NEW YORK — Even without a major credit crunch on the horizon, business opportunities are expected to abound for firms specializing in alternative forms of financing.
Executives at factoring and nontraditional lending firms said an anticipated slowdown in consumer spending will put a further drag on economic growth and possibly limit access to traditional bank lenders.
Stuart Brister, president of GMAC’s commercial finance factoring division, noted that with "individual debt levels and individual bankruptcies at their highest levels in history," consumers are unlikely to return to vigorous spending habits. Meanwhile, domestic suppliers, both of finished goods and component materials, are battling depressed margins and "are doing all that they can to hang on. Those firms are facing a credit crunch right now. I see a definite tightening at traditional banking levels, with many firms seeking alternative financing, closing up shop or seeking an investment group to try to help them shore up their balance sheet.
"The demand for our product becomes greater as people move away from traditional lending sources."
That should also help asset-based financing activities at the factoring arm of Israel Discount Bank, according to Saul Langer, the unit’s senior vice president. "When banks tighten up, it tends to force business our way. This is not the best I’ve seen in terms of business and everyone is fighting for those opportunities."
Companies with strong intellectual property (IP) assets can now consider investment-grade, asset-backed securities transactions, a relatively new concept in the fashion industry and a specialty of UCC Capital. Candie’s Inc. in August structured such a deal with UCC, while the late Bill Blass was the first fashion designer to float an investment-grade bond to finance the sale of his company in 1999. The Blass deal was through an affiliated company, CAK UCC, with the bonds set to be paid off in 2009.
Robert D’Loren, president and chief executive officer of UCC, expects more bankruptcies in the year ahead as credit tightens for firms in distress: "I think it will get worse before it gets better. The economic conditions are an ideal scenario for us because it heightens the awareness of what we do."
Still, factoring remains the primary source of financing for many apparel firms.Stanley Officina, president of Sterling Factors, for one, is concerned about the possibility of additional shakeout at retail. "I haven’t seen the return of pre-Sept. 11 shopping levels. Stores are reporting same-store sales, but they’re not up 20 percent to 30 percent, and certainly not at where they were before the terrorist attacks. Since no one was in the stores a year ago, what are these companies really reporting? I think that perception on the part of the American public is very important, and what we are dealing with is a fragile psyche."

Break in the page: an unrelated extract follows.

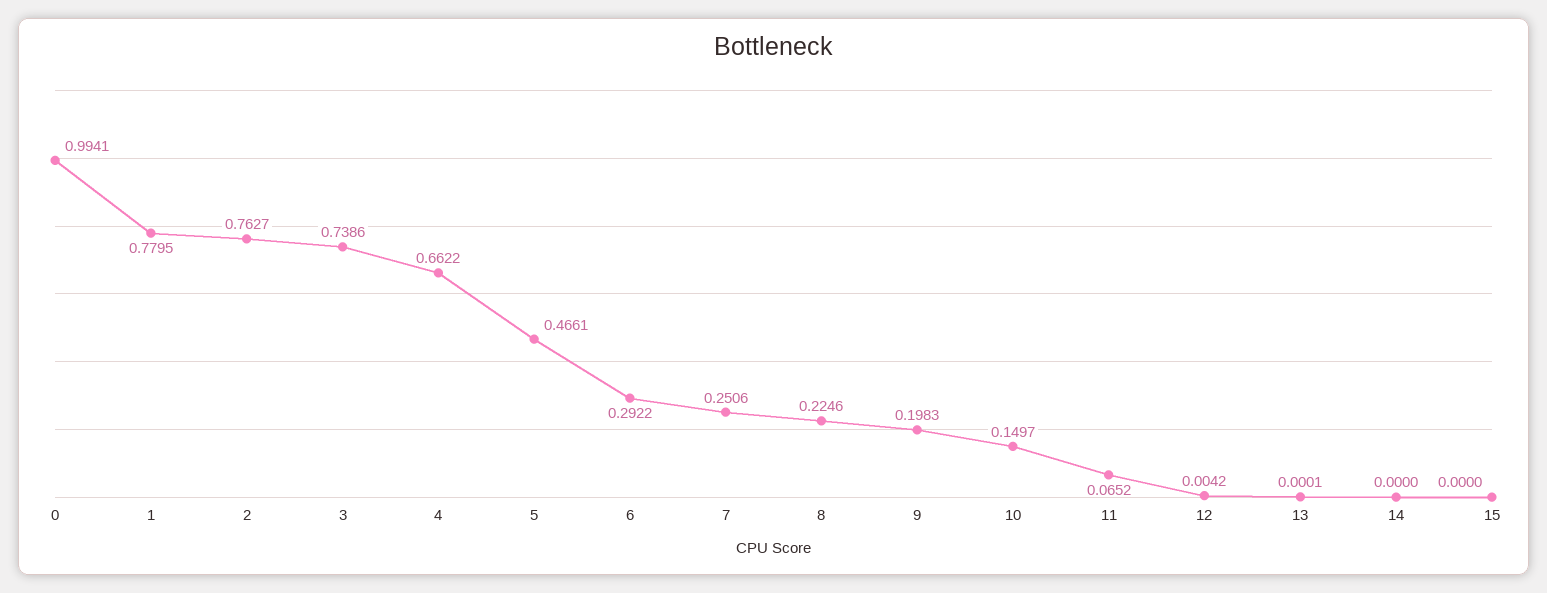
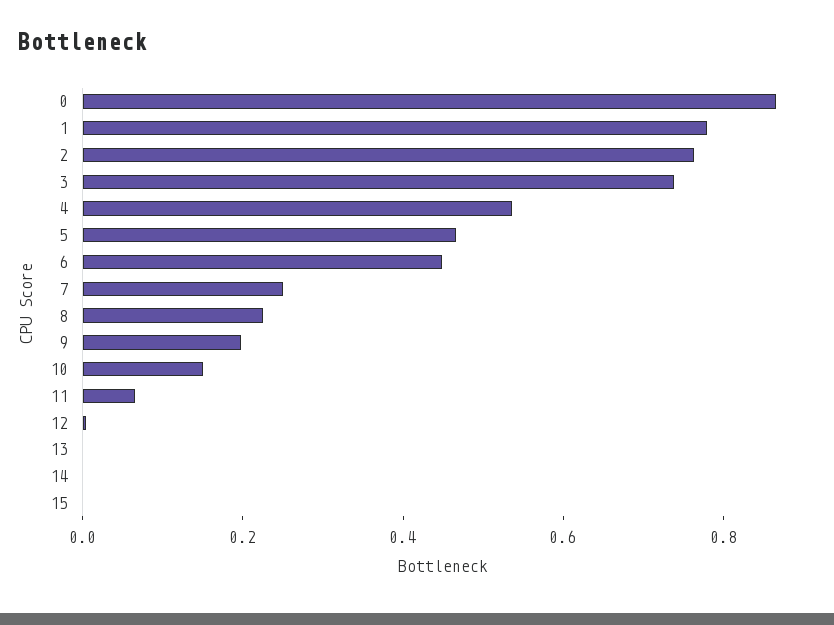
0: 0.9941 -> 0.85
4: 0.6622 -> 0.55
6: 0.2922 -> 0.45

Officina said that he’s lived through some awful cycles, including the shakeout among the discounters in the mid-Nineties when Bradlees, Caldor, Jamesway and Montgomery Ward all filed their Chapter 11 petitions. The good news for him is that the factoring business is particularly strong in not-so-good times.
"There’s strong demand for factoring in both good times for growth and credit protection and in bad times for survival. When times are difficult, companies need us because of concern over a customer’s credit. I think what you’ll see are retailers creating more and more pressures on manufacturers, such as having them carry more inventory in-house for months in advance of ship date, to extended payment terms, and greater support in the form of allowances and discounts. The ones most pressured are middle-market firms, with those having annual volume of $15 million to $75 million hit the hardest."
Tim Moore, director of business development at Hilldun Corp., is expecting more business for factors as market conditions slow: "Retailers tend to pay their bills more slowly when sales decline, which make more vendors look to us for some support. They get nervous because their dollars are held up in inventory, either through returns or canceled orders."
He’s expecting credit to tighten over the next 12 months, particularly at the specialty store level. "We’re seeing a tightening up of credit right now, and if sales are really slow in December, credit will be harder to get."
Tom Slome, a bankruptcy attorney at Scarcella, Rosen & Slome, noted that while he’s seen an increase in business bankruptcies, he doesn’t expect a major uptick in filings until interest rates head up. "As soon as the rates change, you’ll see a flood of filings. The huge cases spin off a great deal of work and create a ripple effect."John Daly, president of CIT Commercial Services, observed: "We’re not acting any differently. We are actively checking customers. Because we are deeply imbedded in the industries we lend to, such as apparel, we understand the cycles well, so there are no wild credit swings. We generally do well in times of uncertainty."